Wait for the time specified in `Retry-After` header before retrying.
Best Practices
1. Be Generous
Set limits high enough for legitimate use. Don't frustrate real users.
2. Provide Clear Feedback
Always include rate limit headers. Tell users when they can retry.
3. Tier Your Limits
Offer higher limits for paid tiers. This monetizes heavy usage.
4. Monitor and Adjust
Track limit violations. Adjust limits based on actual usage patterns.

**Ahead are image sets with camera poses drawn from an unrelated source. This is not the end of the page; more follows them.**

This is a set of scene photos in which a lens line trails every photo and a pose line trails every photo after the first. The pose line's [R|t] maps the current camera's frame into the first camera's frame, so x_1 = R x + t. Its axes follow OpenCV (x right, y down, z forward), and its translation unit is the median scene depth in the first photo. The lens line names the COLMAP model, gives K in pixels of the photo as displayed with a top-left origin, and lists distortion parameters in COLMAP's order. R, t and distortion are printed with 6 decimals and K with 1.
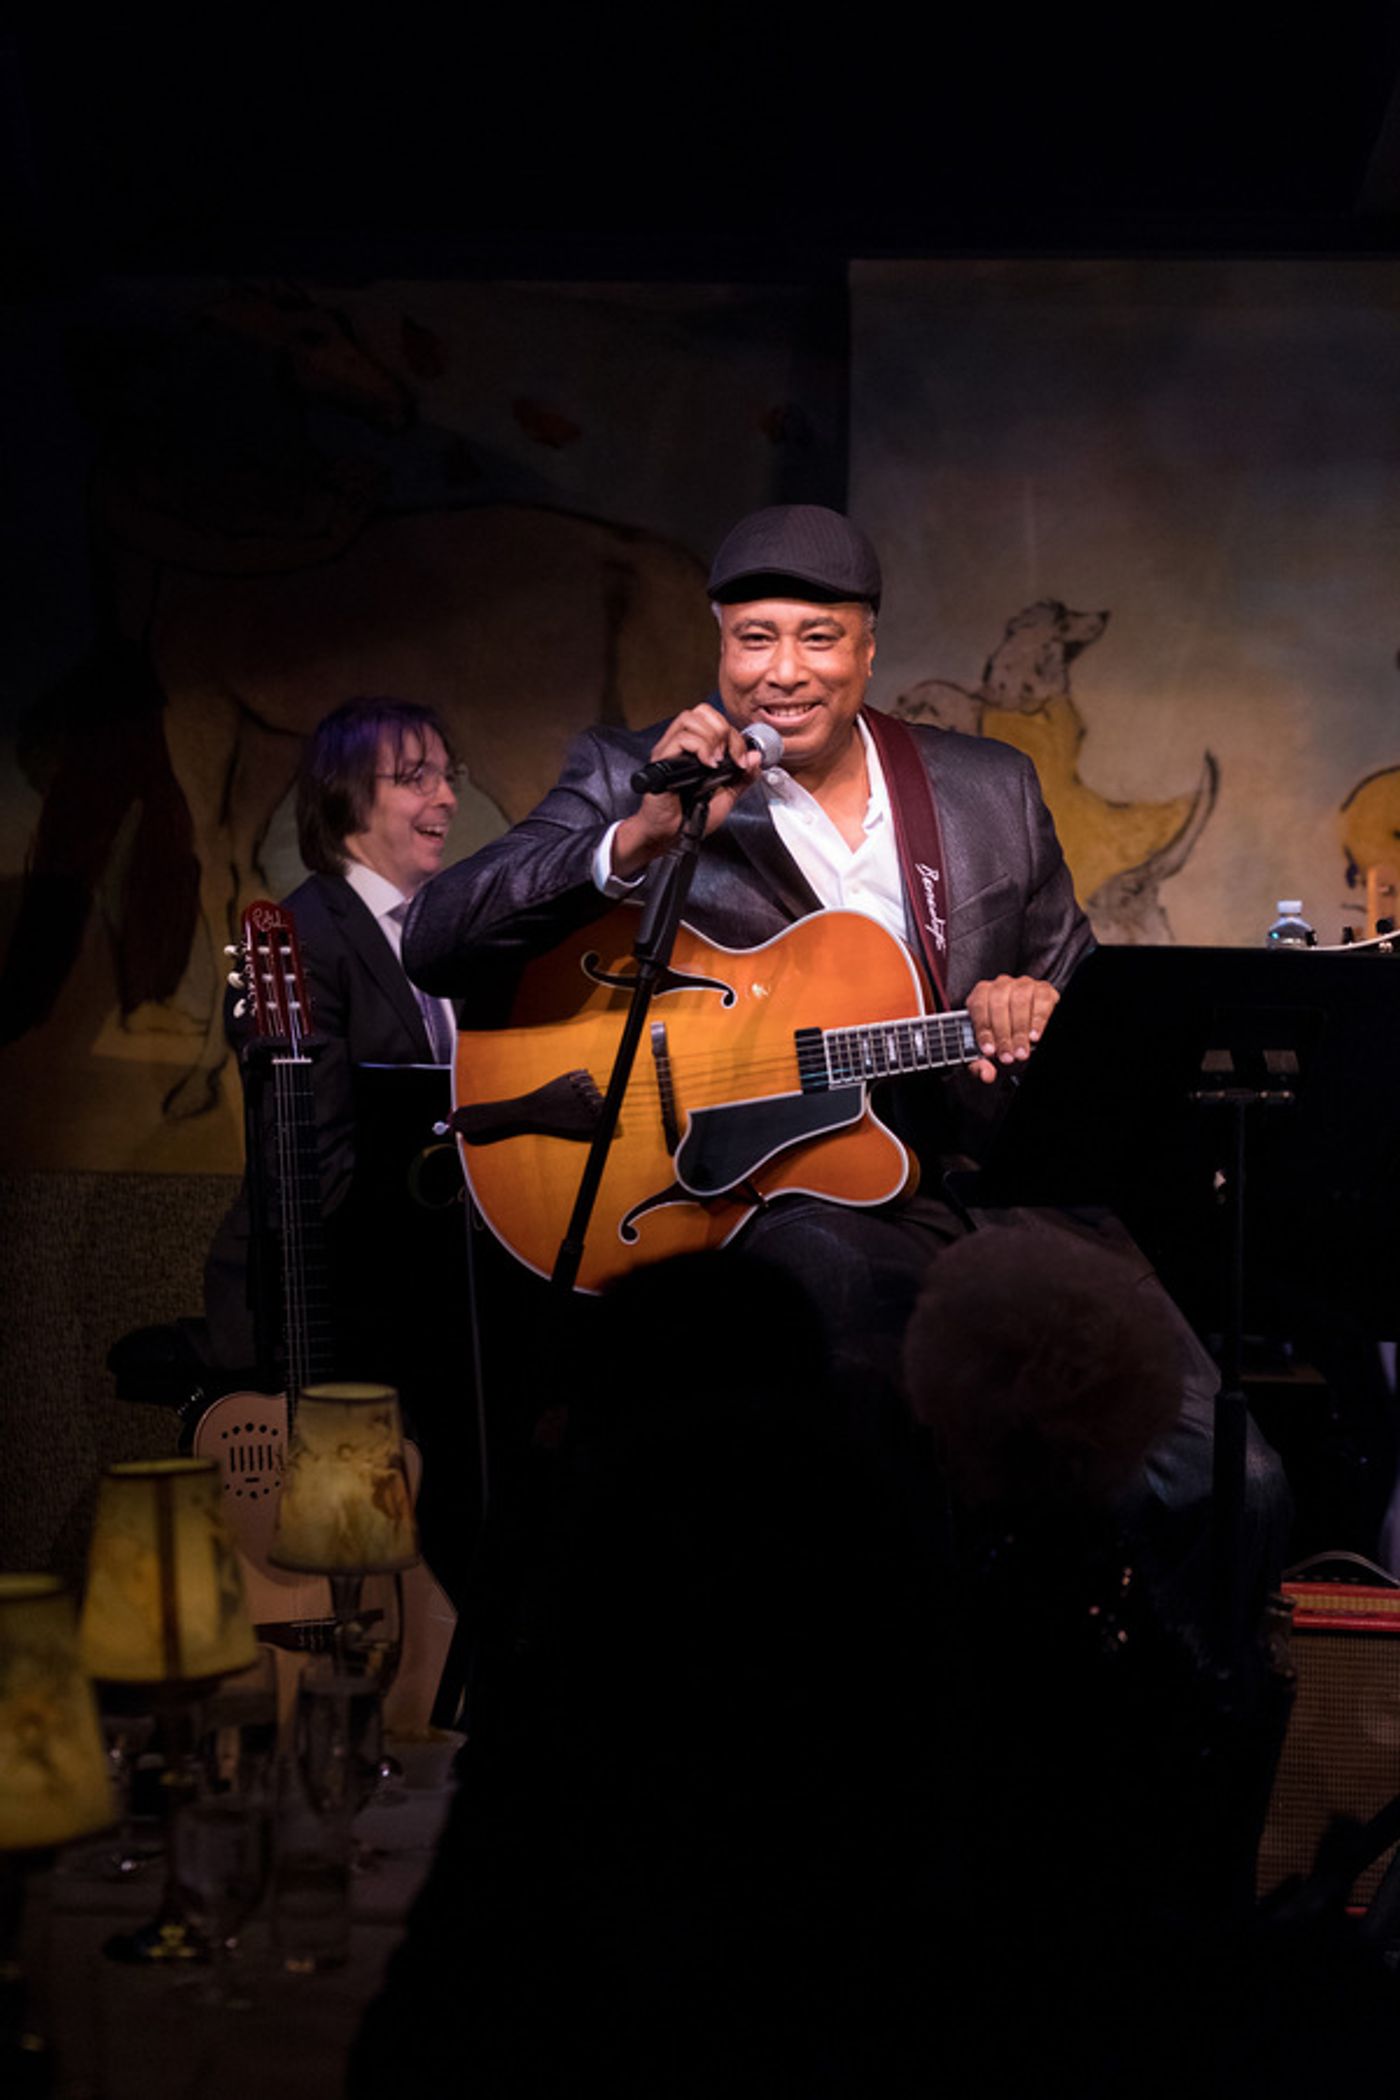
lens RADIAL K [[4284.8, 0, 700.0], [0, 4284.8, 1050.0], [0, 0, 1]] dist [0.068522, 0.227092]
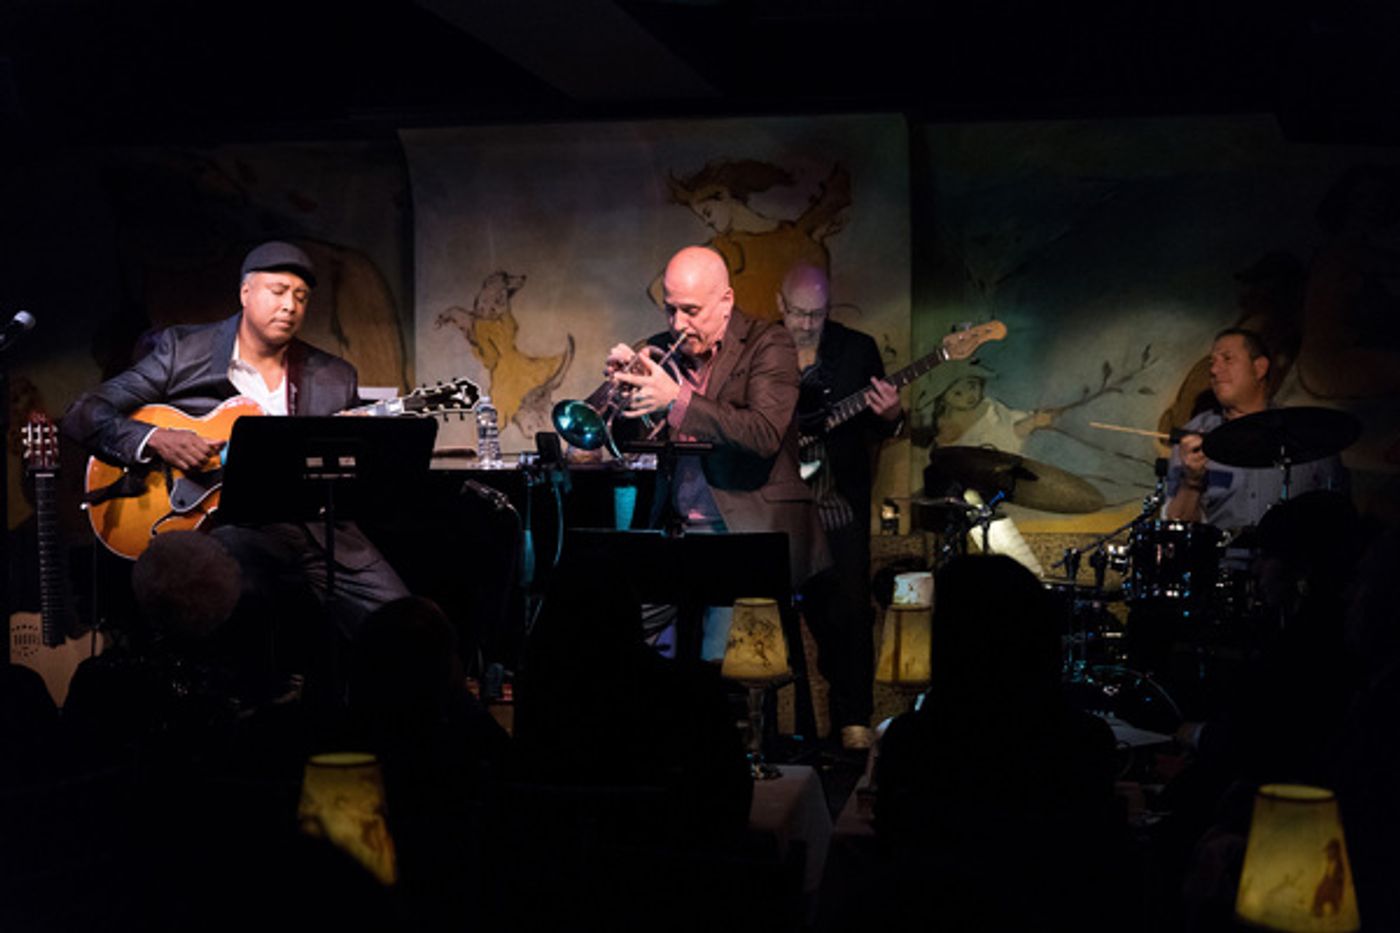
lens RADIAL K [[2064.4, 0, 700.0], [0, 2064.4, 466.5], [0, 0, 1]] dist [-0.000181, -0.006578]
pose [[0.997293, -0.028393, -0.067829, 0.260735], [0.027792, 0.999566, -0.009782, 0.014120], [0.068077, 0.007870, 0.997649, -0.100722]]
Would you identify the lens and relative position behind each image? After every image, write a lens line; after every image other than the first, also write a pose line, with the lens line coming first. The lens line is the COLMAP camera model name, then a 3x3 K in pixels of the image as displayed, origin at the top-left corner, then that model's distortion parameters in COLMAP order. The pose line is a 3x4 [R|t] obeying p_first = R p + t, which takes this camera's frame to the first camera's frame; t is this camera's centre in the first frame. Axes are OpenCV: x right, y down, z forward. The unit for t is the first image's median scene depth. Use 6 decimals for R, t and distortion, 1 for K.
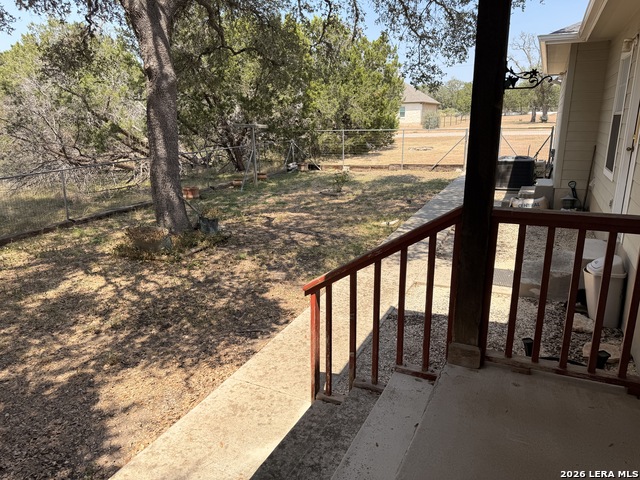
lens RADIAL K [[452.9, 0, 320.0], [0, 452.9, 240.0], [0, 0, 1]] dist [0.055012, -0.071057]
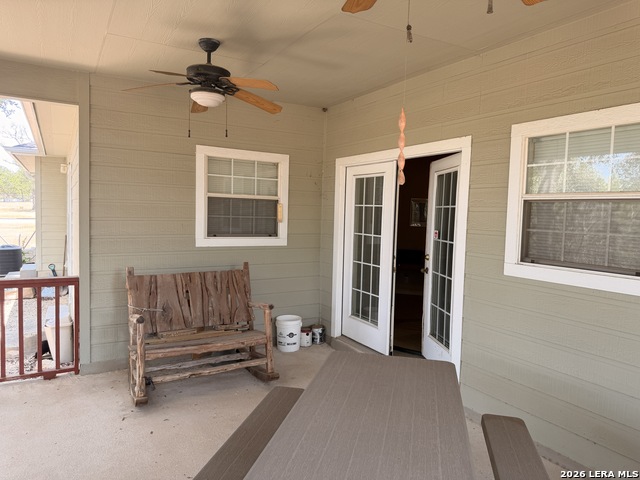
lens RADIAL K [[452.9, 0, 320.0], [0, 452.9, 240.0], [0, 0, 1]] dist [0.055012, -0.071057]
pose [[0.564309, -0.023089, 0.825241, -0.044096], [0.175886, 0.980022, -0.092853, 0.045300], [-0.806610, 0.197546, 0.557096, -0.256203]]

5. Whitelist Internal Services
Don't rate limit your own services:
function shouldRateLimit(req) {
// Skip rate limiting for internal services
if (req.headers['x-internal-service'] === process.env.INTERNAL_SECRET) {
return false;
}
return true;
}
6. Use Multiple Layers
Combine rate limiting, quotas, and abuse detection for comprehensive protection.
Summary
Rate limiting protects your API from abuse while allowing legitimate usage. Implement multiple strategies:
- Rate limiting: Prevent short-term abuse
- Quotas: Control long-term usage
- Throttling: Gracefully degrade service
- Abuse detection: Block malicious patterns
Choose algorithms based on your needs: - Fixed window: Simple, good enough for most cases - Sliding window: More accurate, prevents bursts - Token bucket: Handles bursts gracefully - Leaky bucket: Smooths traffic
Always communicate limits clearly through headers, error messages, and documentation.